Execution- and Prediction-Based Auto-Tuning of Parallel Read and Write Parameters
Megha Agarwal, Pragya Jain, Divyansh Singhvi , and 1 more author
In 2021 IEEE 23rd Int Conf on High Performance Computing & Communications; 7th Int Conf on Data Science & Systems; 19th Int Conf on Smart City; 7th Int Conf on Dependability in Sensor, Cloud & Big Data Systems & Application (HPCC/DSS/SmartCity/DependSys) , 2021
Parallel I/O tuning is useful for scientific applications that read and write huge amounts of data. I/O performance depends on multiple tunable parameters such as the stripe size, stripe count, the collective I/O buffer size, and the number of collective I/O aggregators. The search space being large, it is cumbersome to tune the I/O parameters for every system to achieve optimal results. We propose active learning-based execution and prediction-based tuning models. These recommend a good set of I/O parameter values for an application on a given system. These models use optimization to find the parameter values; the objective is to minimize I/O time. The models allow to focus on improvement of read and/or write performance, and separate tuning of reads and writes.
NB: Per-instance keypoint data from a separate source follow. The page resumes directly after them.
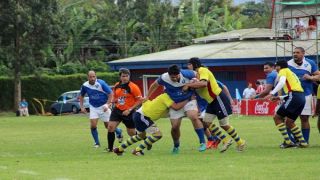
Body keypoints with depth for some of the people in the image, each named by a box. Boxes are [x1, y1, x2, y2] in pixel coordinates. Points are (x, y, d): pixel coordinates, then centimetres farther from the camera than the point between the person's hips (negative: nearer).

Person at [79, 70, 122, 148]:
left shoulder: (101, 83, -20)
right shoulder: (85, 86, -8)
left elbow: (110, 93, -13)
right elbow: (81, 96, 11)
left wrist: (107, 105, -17)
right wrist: (81, 107, 3)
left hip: (103, 106, -3)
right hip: (93, 107, 3)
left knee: (108, 126, 3)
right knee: (93, 126, -10)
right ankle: (97, 143, 6)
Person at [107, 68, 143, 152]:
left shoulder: (133, 87, -13)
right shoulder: (116, 86, 4)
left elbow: (140, 100, -13)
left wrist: (129, 110, -18)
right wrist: (113, 100, -3)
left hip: (128, 112, -5)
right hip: (117, 110, 5)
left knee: (131, 133, 4)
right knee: (110, 127, -12)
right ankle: (110, 148, -1)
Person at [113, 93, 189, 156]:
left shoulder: (165, 96, 13)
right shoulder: (165, 97, -16)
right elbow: (176, 107, -27)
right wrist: (187, 101, -19)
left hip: (139, 114, 10)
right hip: (141, 116, -10)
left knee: (141, 136, 31)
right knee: (157, 134, -16)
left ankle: (119, 149, 41)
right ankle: (138, 150, -7)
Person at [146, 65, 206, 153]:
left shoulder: (186, 74, -25)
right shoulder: (164, 78, -21)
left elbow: (197, 74, -2)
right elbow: (154, 85, 1)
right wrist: (147, 97, 9)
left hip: (189, 99, -2)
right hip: (175, 103, 2)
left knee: (194, 117, -27)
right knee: (175, 127, -2)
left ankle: (202, 142, -19)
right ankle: (176, 146, 27)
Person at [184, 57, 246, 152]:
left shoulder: (203, 71, -16)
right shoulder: (196, 74, 13)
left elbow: (203, 83, -34)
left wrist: (188, 85, -30)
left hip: (219, 98, -9)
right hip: (211, 102, 9)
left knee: (224, 124, -3)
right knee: (207, 122, 0)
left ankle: (240, 142, 13)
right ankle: (226, 141, 9)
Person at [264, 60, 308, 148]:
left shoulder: (284, 71, 5)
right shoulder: (291, 73, 31)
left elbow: (282, 82, -14)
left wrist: (272, 94, -22)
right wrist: (279, 98, 29)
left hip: (293, 96, -9)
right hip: (301, 97, 9)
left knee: (277, 117, -2)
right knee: (289, 122, 19)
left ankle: (287, 141, -8)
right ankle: (302, 142, 14)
We evaluated our models using I/O kernels of scientific applications (S3D-IO, BT-IO and GenericIO) and the highly configurable IOR benchmark on an Intel-based supercomputer, HPC2010. We achieved an increase in I/O bandwidth of up to 8x over the default parameters, when both read and write are optimized together, and up to 20x in read bandwidths when optimized separately.